Session: Adaptive Stochastic Gradient Methods
Chair: Lin Xiao
Cluster: Nonlinear Optimization
Talk 1: The Road Less Scheduled
Speaker: Aaron Defazio
Abstract: Schedule-Free learning algorithms allow for the training of models in an any-time fashion, without compromising on speed, memory or final test metrics. I will dive into the details of how Schedule-Free learning works and show how it provides further quality-of-life improvements to practitioners, and provide details of our winning entry to the AlgoPerf algorithmic efficiency optimization challenge that used Schedule-Free AdamW.
Talk 2: Analyzing AdaGrad Under Anisotropic Smoothness Assumptions
Speaker: Yuxing Liu
Abstract: Adaptive gradient methods have demonstrated remarkable success for training large-scale deep neural networks. However, the theoretical understanding of these methods, particularly in the large batch size regime (which is commonly used in practice), remains limited. In this talk, we aim to address this gap by introducing a generalized anisotropic smoothness assumption that better reflects the behavior of modern neural network training. Our theoretical analysis reveals that AdaGrad achieves provably faster convergence compared to standard gradient methods, even when large batch sizes are employed. These results provide valuable theoretical insights into the practical efficacy of adaptive gradient methods.

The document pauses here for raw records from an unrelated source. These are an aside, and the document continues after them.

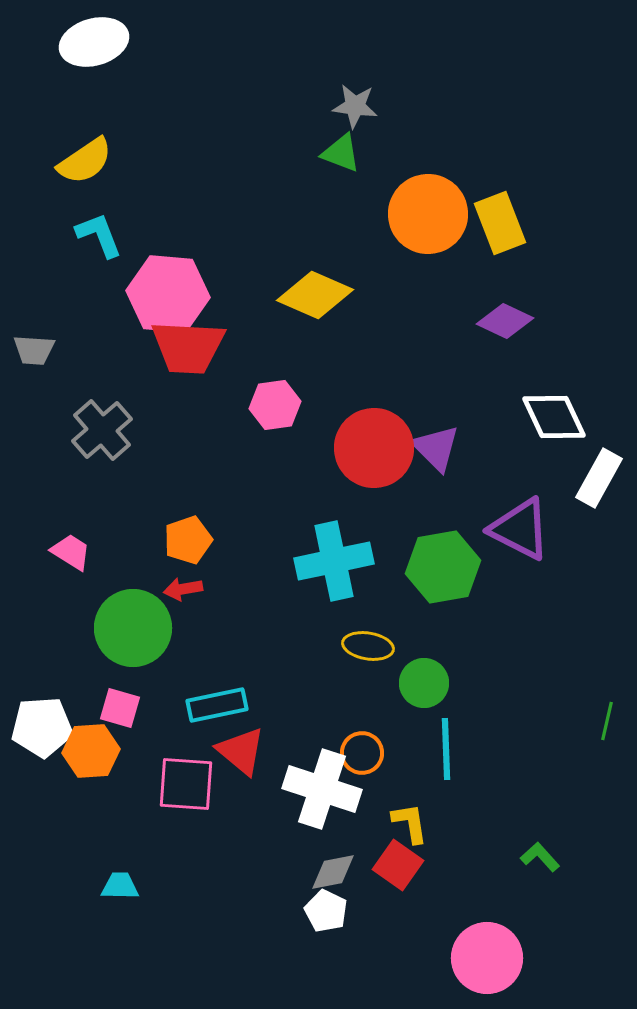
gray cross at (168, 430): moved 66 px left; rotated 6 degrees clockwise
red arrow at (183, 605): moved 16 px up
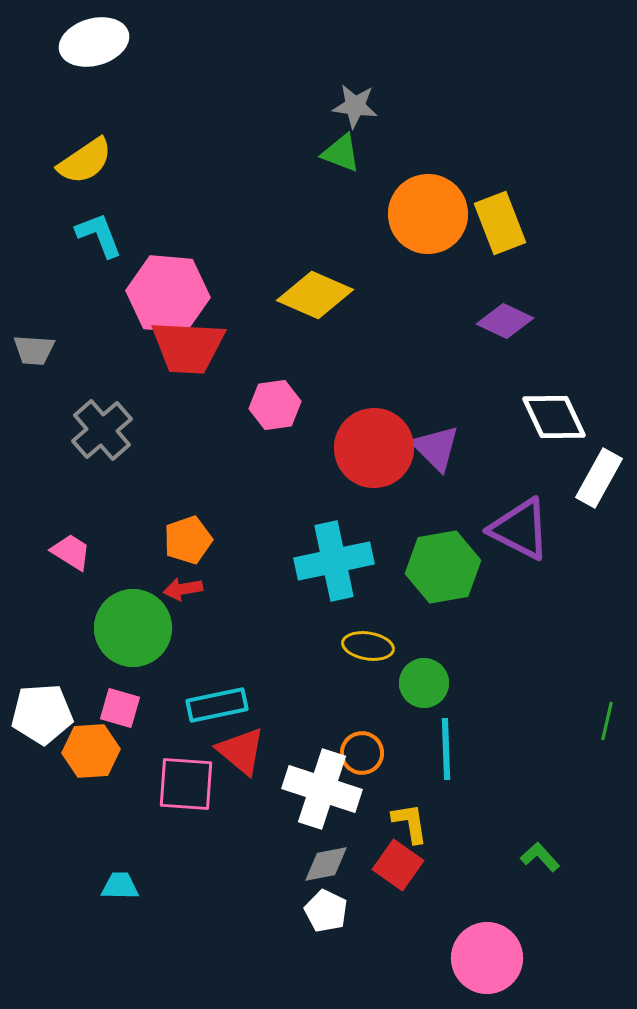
white pentagon at (42, 727): moved 13 px up
gray diamond at (333, 872): moved 7 px left, 8 px up
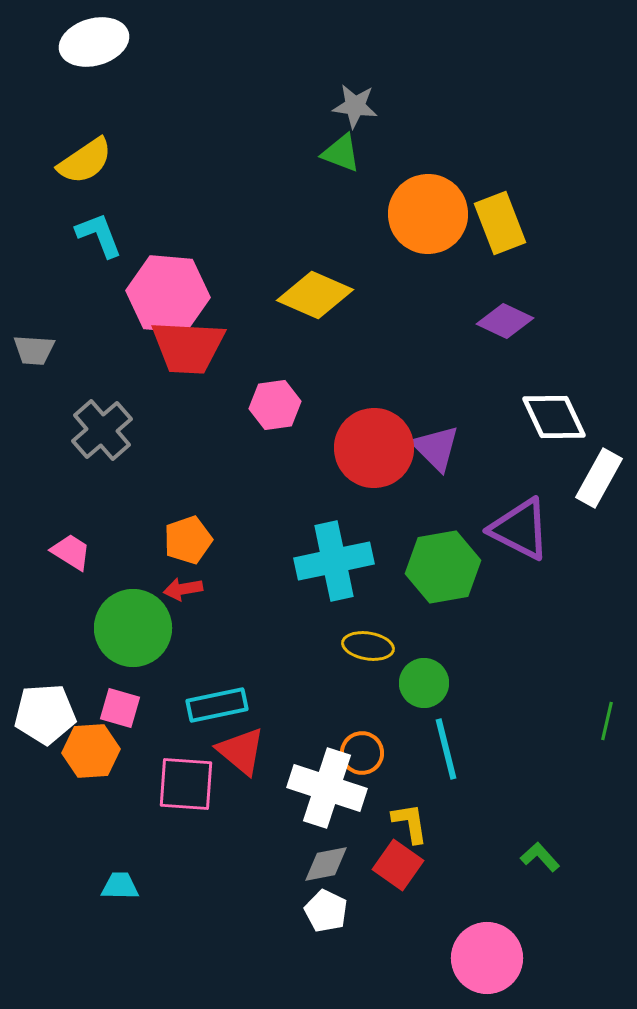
white pentagon at (42, 714): moved 3 px right
cyan line at (446, 749): rotated 12 degrees counterclockwise
white cross at (322, 789): moved 5 px right, 1 px up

Talk 3: A Novel Approach to Loss Landscape Characterization without Over-Parametrization
Speaker: Antonio Orvieto
Abstract: Modern machine learning heavily depends on the effectiveness of optimization techniques. While deep learning models have achieved remarkable empirical results in training, their theoretical underpinnings remain somewhat elusive. Ensuring the convergence of optimization methods requires imposing specific structures on the objective function, which often do not hold in practice. One prominent example is the widely recognized Polyak-Lojasiewicz (PL) inequality, which has garnered considerable attention in recent years. However, validating such assumptions for deep neural networks entails substantial and often impractical levels of over-parametrization. In order to address this limitation, we propose a novel class of functions that can characterize the loss landscape of modern deep models without requiring extensive over-parametrization and can also include saddle points. Crucially, we prove that gradient-based optimizers possess theoretical guarantees of convergence under this assumption. Finally, we validate the soundness of our assumption through both theoretical analysis and empirical experimentation across a diverse range of deep learning models.